Like Belew, other contributors to Myth America write in absolutes. There is little that is tentative in this volume. The United States is an empire. American exceptionalism is a lie. The United States is xenophobic. There is no complexity. The world is divided into right and wrong, true and false, left and right. There is a lot of either/or but not much both/and. We find few good people doing bad things, much less flawed people achieving good things. There is almost no engagement with competing scholarly perspectives.

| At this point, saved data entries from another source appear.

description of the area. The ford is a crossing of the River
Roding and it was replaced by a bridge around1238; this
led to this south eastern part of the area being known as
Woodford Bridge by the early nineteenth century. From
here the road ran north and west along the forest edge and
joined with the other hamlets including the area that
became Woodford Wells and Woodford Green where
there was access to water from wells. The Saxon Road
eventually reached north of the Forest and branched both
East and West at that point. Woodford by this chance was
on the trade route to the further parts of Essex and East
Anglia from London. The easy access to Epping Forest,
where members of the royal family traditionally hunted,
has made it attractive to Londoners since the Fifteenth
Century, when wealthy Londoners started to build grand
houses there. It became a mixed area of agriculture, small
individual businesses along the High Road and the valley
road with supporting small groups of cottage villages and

There are many missed opportunities. For example, in his essay on American exceptionalism, David Bell notes in passing that “the more progressive that Americans are in their politics, the more likely they are to see America as exceptional, if at all, in large part because of the harm it has done: the treatment of indigenous peoples, slavery, US foreign policy in the twentieth century, and contemporary inequality and racism.” Why leave this as an aside? Why not devote some space in the volume—especially given our public controversies over how we should teach American history—to the dangers posed by exceptionalist narratives from the left?